My move into technology was sideways
I enjoy analytical thinking and have been exposed to large technology programmes and data analytics roles throughout my career, from analyst to consultant to working with various incubators and accelerators. I learned the value of problem-solving and analytical reasoning from my MBA and realised that technology is less about the science behind it and more about how it can solve problems in society. It was this combination of analytical thinking, a love of technology and the realisation that these can be applied to solving real problems that led to my role at Harambee.
“I love applying my skills for social impact and leading technology-driven change.”
South Africa is a hotbed of creativity and talent
While studying for my MBA with my European counterparts, I realised that while South Africa has unique social challenges, it also has incredible talent and creativity. There’s an excitement here when it comes to solving problems and using skills to change things for the better that isn’t present overseas.

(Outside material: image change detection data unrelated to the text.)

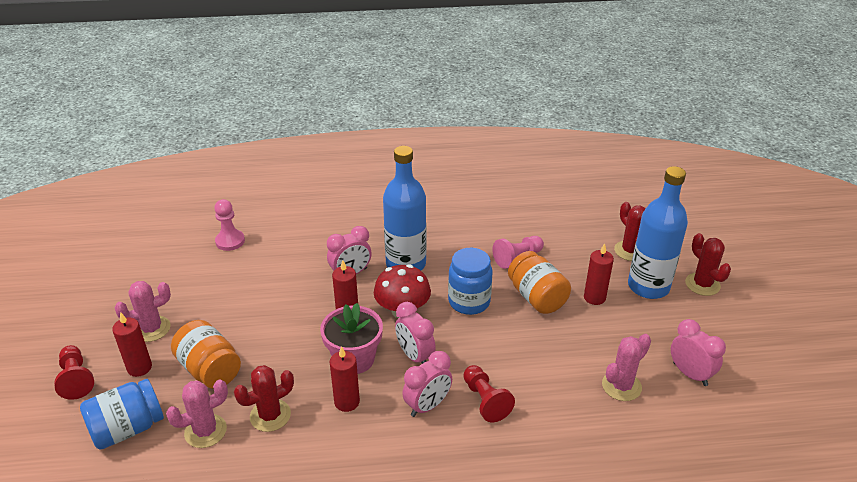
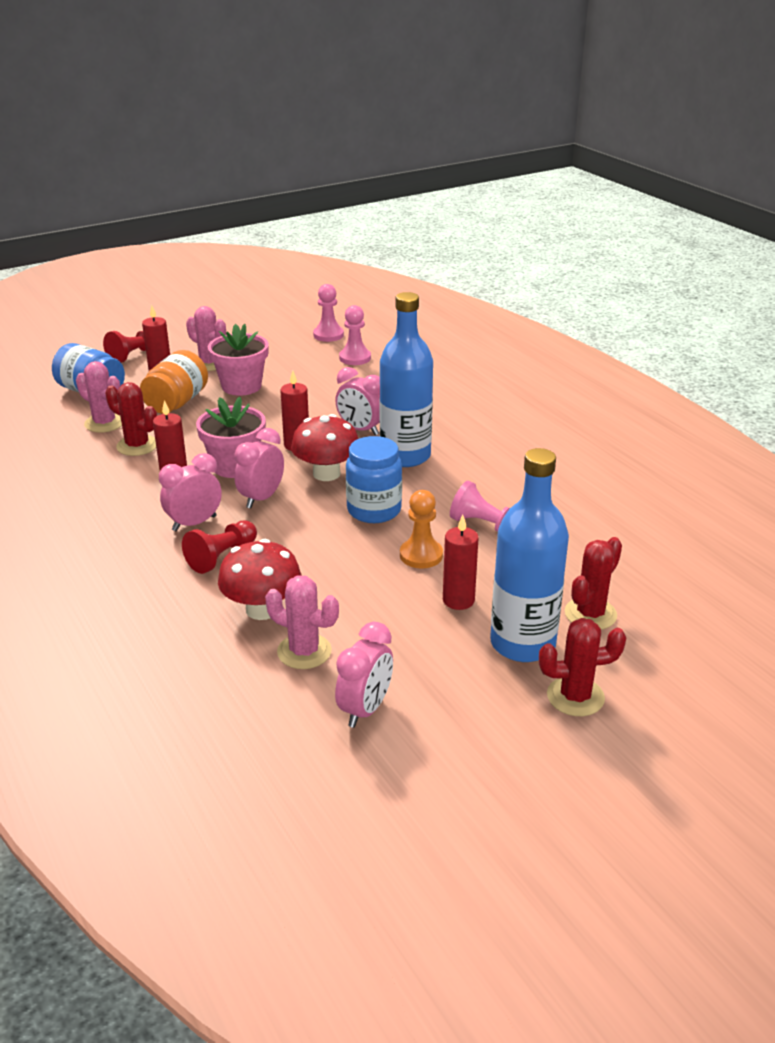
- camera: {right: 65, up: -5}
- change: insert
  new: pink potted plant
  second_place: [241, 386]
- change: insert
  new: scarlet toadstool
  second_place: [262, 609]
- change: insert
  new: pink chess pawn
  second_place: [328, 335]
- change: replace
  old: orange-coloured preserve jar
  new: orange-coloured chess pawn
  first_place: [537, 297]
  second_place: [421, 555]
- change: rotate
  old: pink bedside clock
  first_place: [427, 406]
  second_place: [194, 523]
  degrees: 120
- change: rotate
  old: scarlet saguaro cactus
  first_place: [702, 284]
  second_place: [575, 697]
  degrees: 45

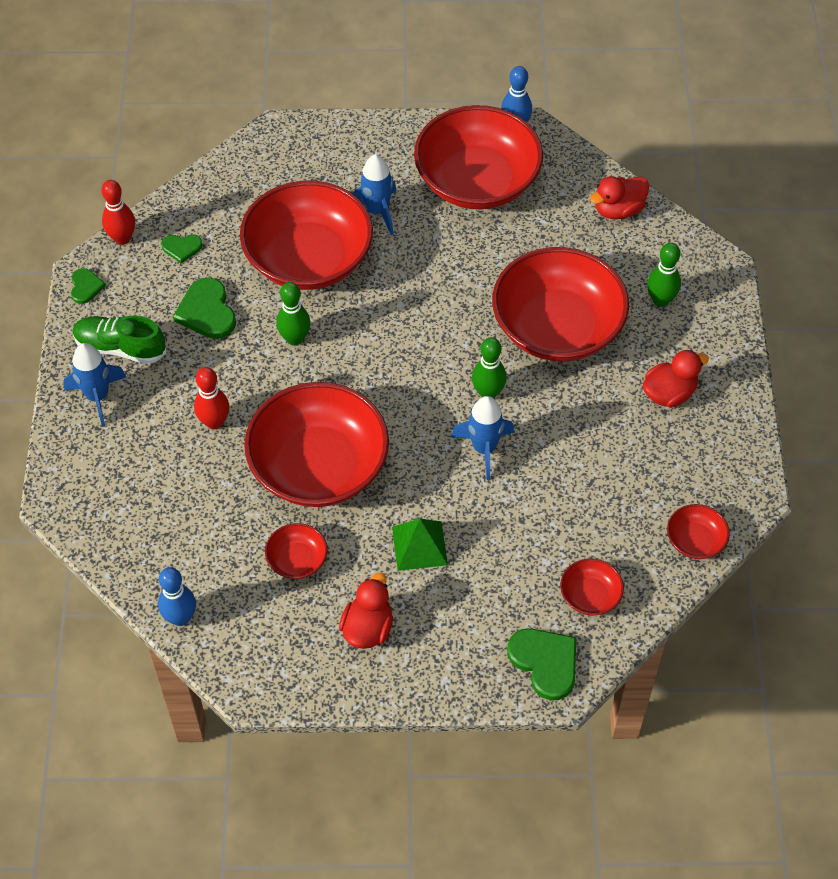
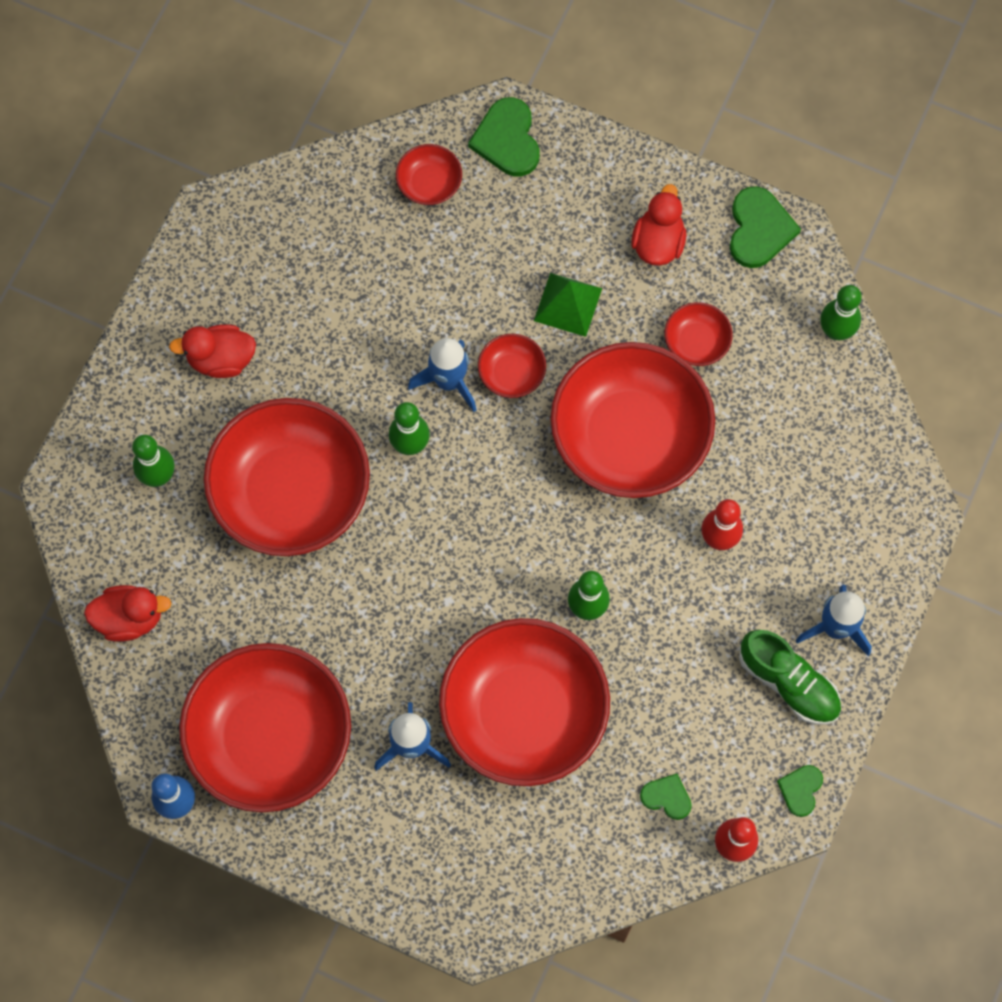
- camera: {right: -155, up: 15}
- change: move
  old: green heart
  first_place: [207, 311]
  second_place: [759, 229]
- change: move
  old: scarlet bowl
  first_place: [695, 540]
  second_place: [511, 373]
- change: recolor
  old: royal blue bowling pin
  new: green bowling pin
  first_place: [180, 617]
  second_place: [836, 331]
- change: rotate
  old: scarlet toy duck
  first_place: [367, 628]
  second_place: [658, 243]
  degrees: 150

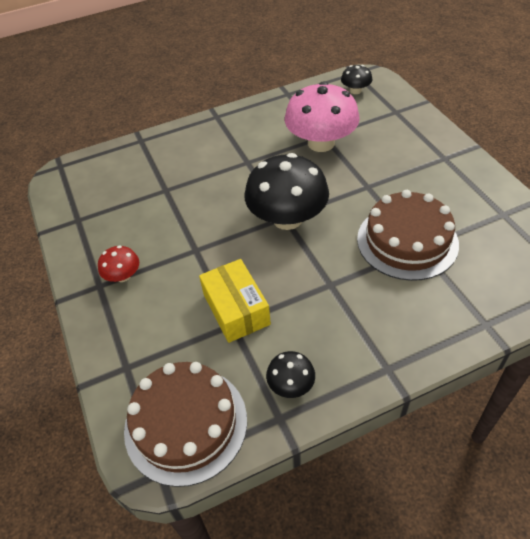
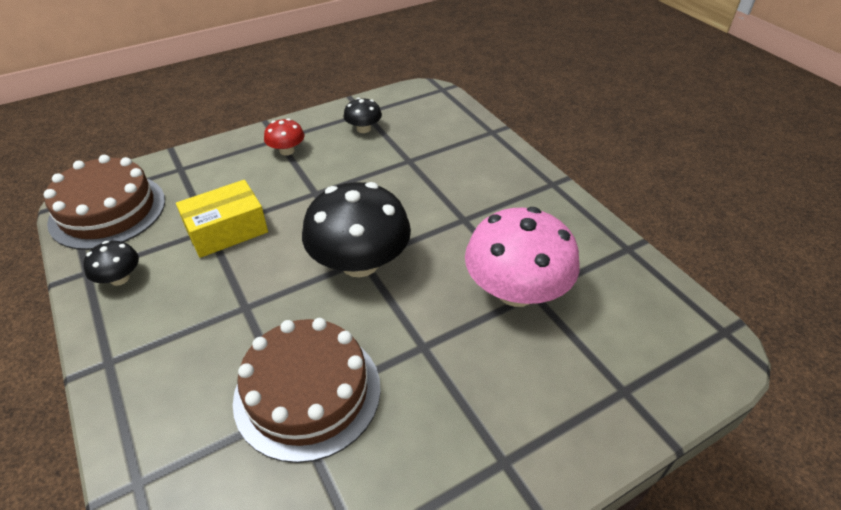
- camera: {right: 80, up: -5}
- change: move
  old: jet-black toadstool
  first_place: [355, 90]
  second_place: [363, 129]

I love applying my skills for social impact
I’m doing something I love. Out of the many areas that I’ve worked in in the past, for the first time, I’ve realised that I love applying my skills to make a social impact. I want to lead technology-driven change for social impact and to work with purpose. This is our core vision and strategy and I love working with likeminded people who care about what they do and the impact they have. Unemployment is one of the country’s biggest problems right now and I think that technology and inventive thinking can help resolve this challenge sustainably. We are currently supporting one million people and have placed 150 000 people into jobs this year.
Technology can create division
While technology does offer people opportunity, can connect people to healthcare and education, it can equally create division. If you design technology that’s only accessible by certain devices, then you run the risk of leaving people behind. Technology should be something that everyone can access and use; it’s important to look at who is excluded and how to minimise those exclusions.
Be kind to yourself
I come across a lot of young people who want to map out the next 10 years of their life, but you need to be open to learning and not be hard on yourself if things don’t work out. Be kind to yourself as life is a learning journey. Don’t be scared to ask for advice, to listen and to build networks that allow you to connect with the right people in different areas of technology. Join the networks that are involved in data science or coding or infrastructure because you’ll discover where the industry is going and the people who are taking it there. There is one tenet that I believe in wholeheartedly. I call it Tech Bravery and it is defined by being bold and doing what is right.